As it has been over 4 years since I first showcased this figure, a lot has changed and a little has changed. The Joe world is a bit different than it was then as just about every figure known from the '95 assortment has appeared for sale a few more times. (I've added the Dr. Mindbender to my collection.) My guess is that there are probably less than 12 of these figures out there. The number might be smaller than that, but it is an educated guess. Surprisingly, though, collector interest in pieces like this remains low. While people will pay over $1,000 for a production level unproduced figure (even when there is no documentation from Hasbro to support the figure's authenticity) they don't seem too terribly interested in these unproduced resin prototypes. That's nice, though, as, if you can find them, these pieces (which I consider a greater part of Joe history than anything produced since) don't command the price tags you are accustomed to seeing for production level unproduced figures.
The real question that begs to be answered, though, is: where are these 1995 molds? While these resin pieces don't seem to indicate that the molds were ready for production level figures, they do show that they aren't that far off. As we've gotten the Manimals with the re-releases, it would make sense that, if these molds still existed, we would have seen at least a couple of them make it into production. As we have not, I am lead to believe that these molds are not available to Hasbro. They could simply not be finished and deemed not worth investing in when usable molds are abundant. They could be lost in a warehouse with their documentation separated so the molds can not be used. Or, they could be sitting in India. Whatever the case, I would like to know. I think that the '95 Battle Rangers figures are worth digging up, even if only two or three of them ever see production. Hopefully, the future will hold more information about these figures.

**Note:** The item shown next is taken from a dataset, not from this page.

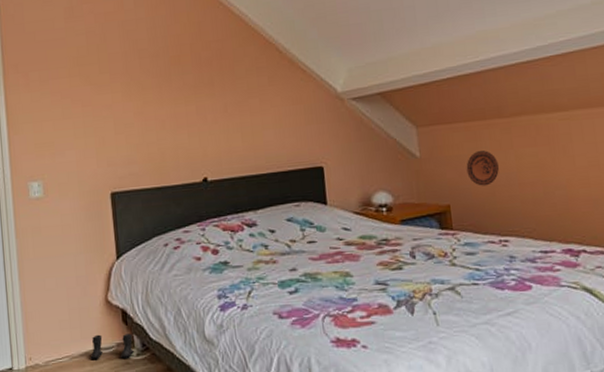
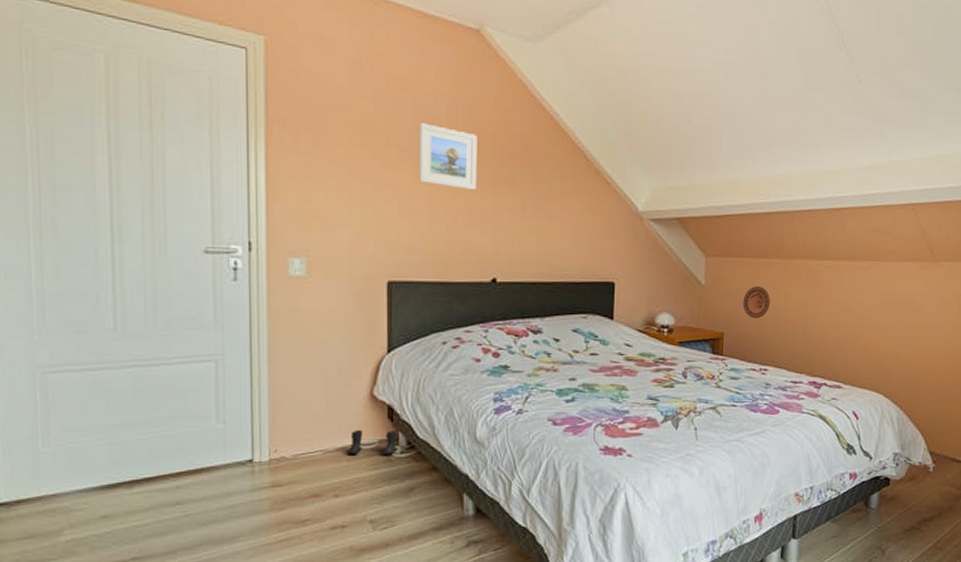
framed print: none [125,46,180,100] -> present [419,123,477,190]

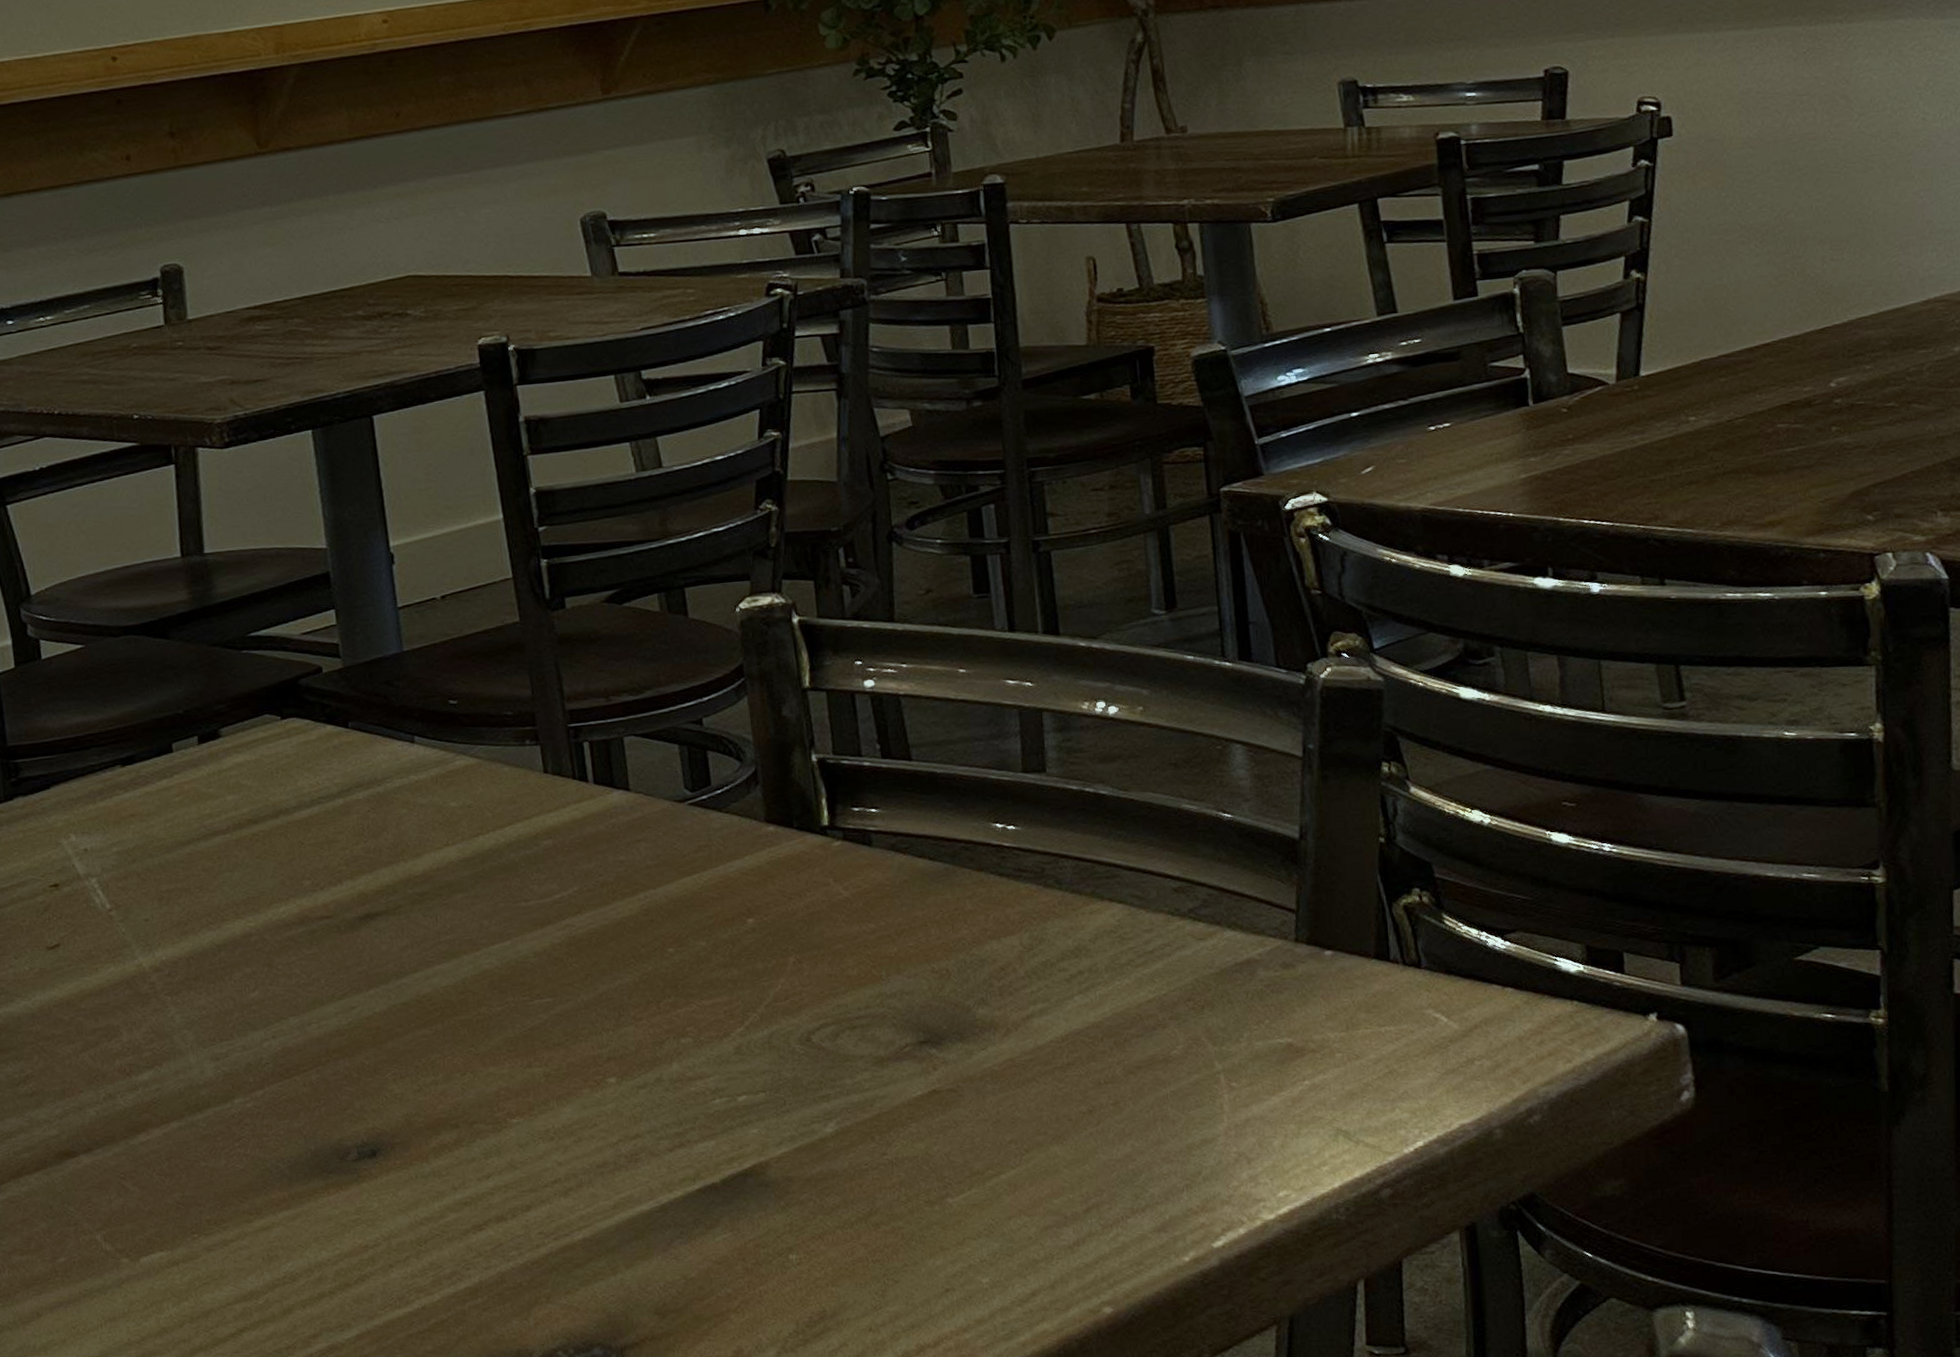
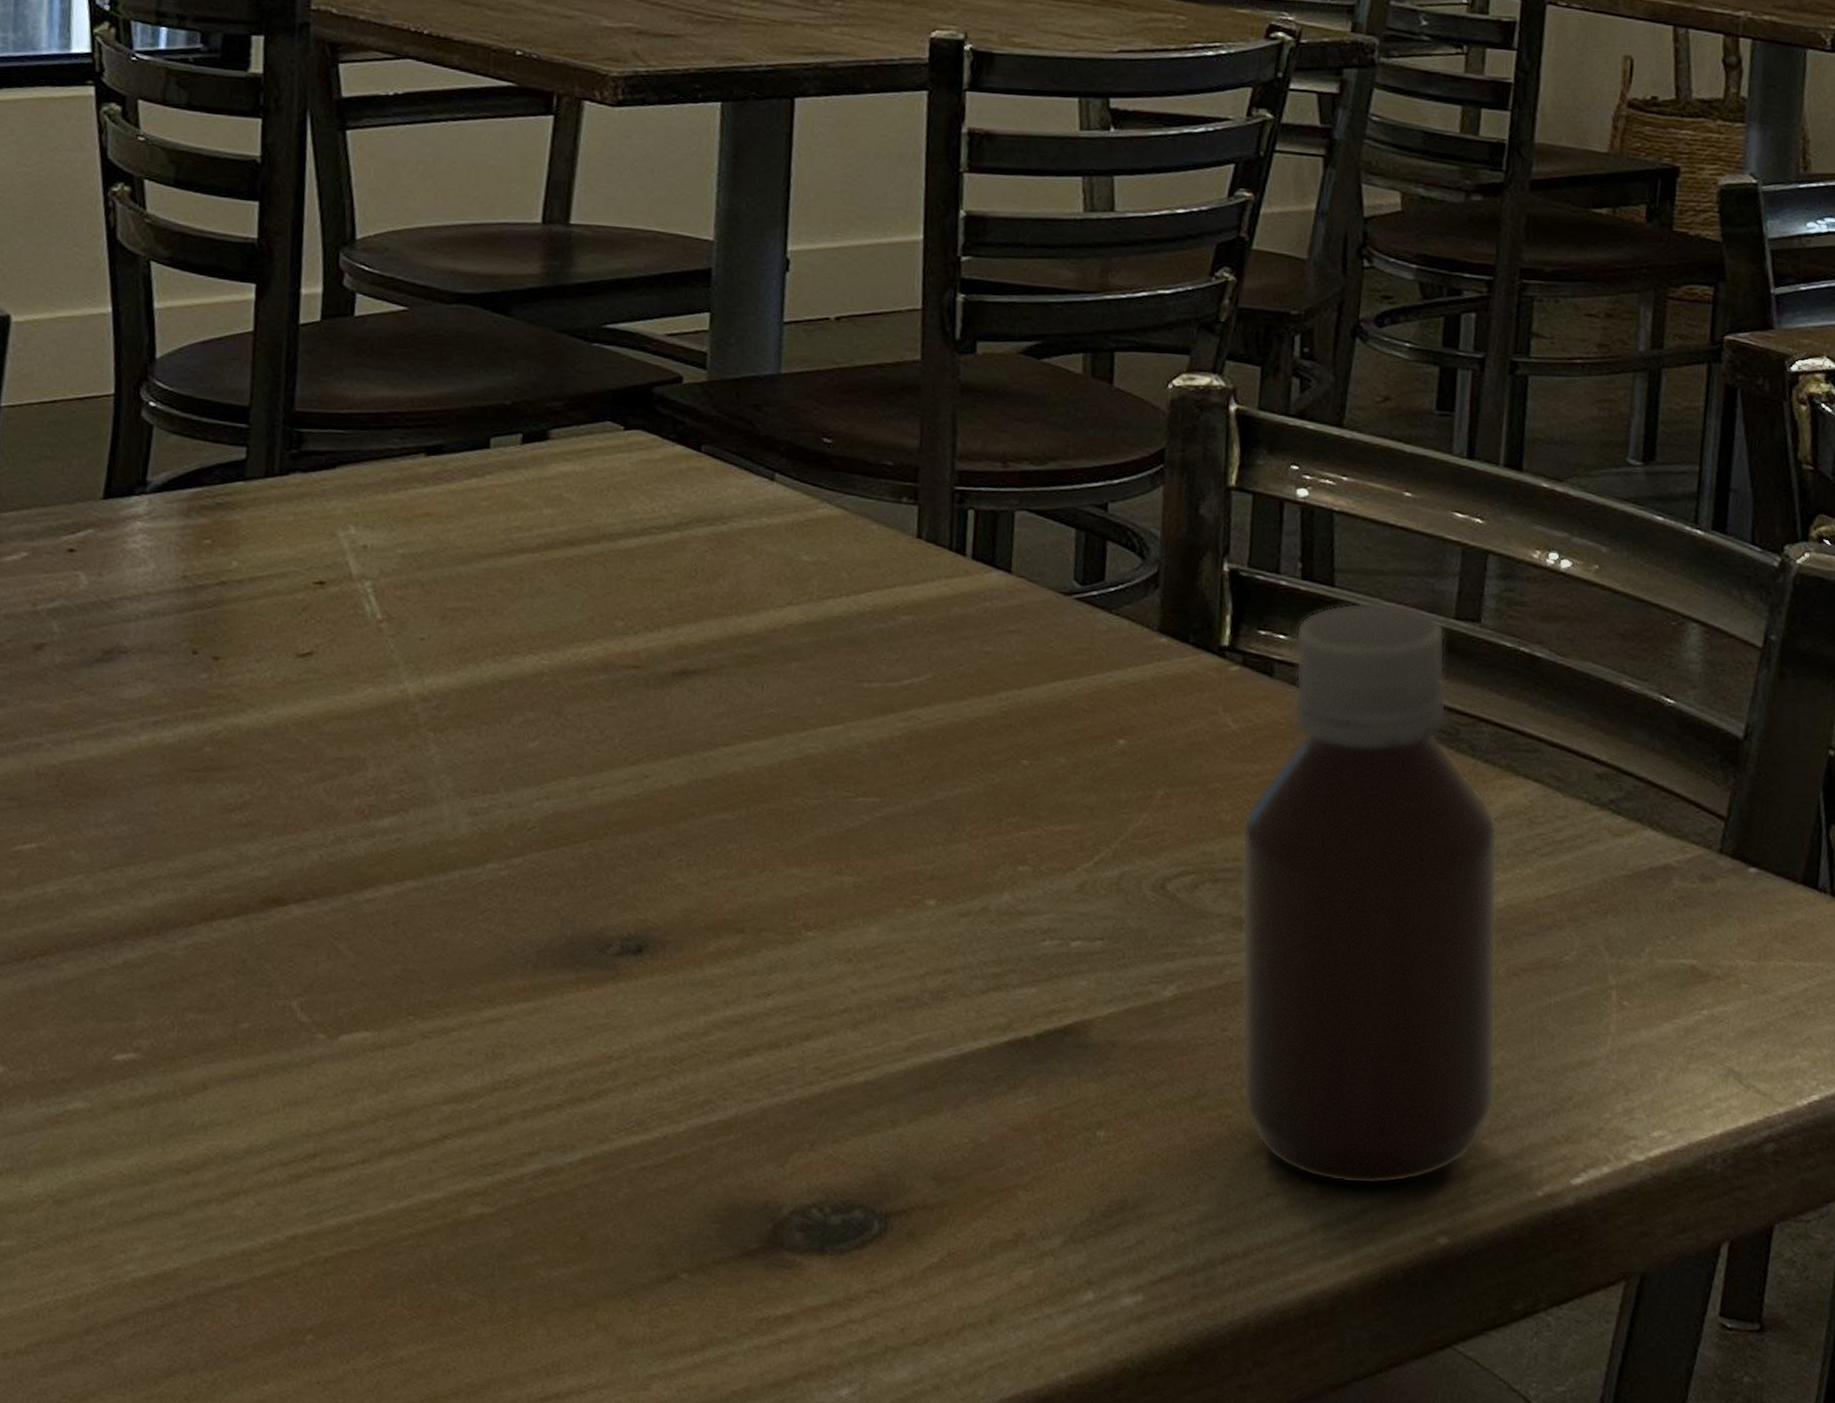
bottle: none [868,767,1132,1272] -> present [1241,602,1498,1185]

As with other existing prototypes I have seen, we, the collectors, were really short changed by Hasbro never releasing these figures. The '95 line promised great detail and cool figures for both the military purist and people like myself who really liked the Star Brigade figures. I can only imagine what else the Battle Rangers line would have offered, but if this figure is indicative, '95 could have been one of those years that collectors really cherish.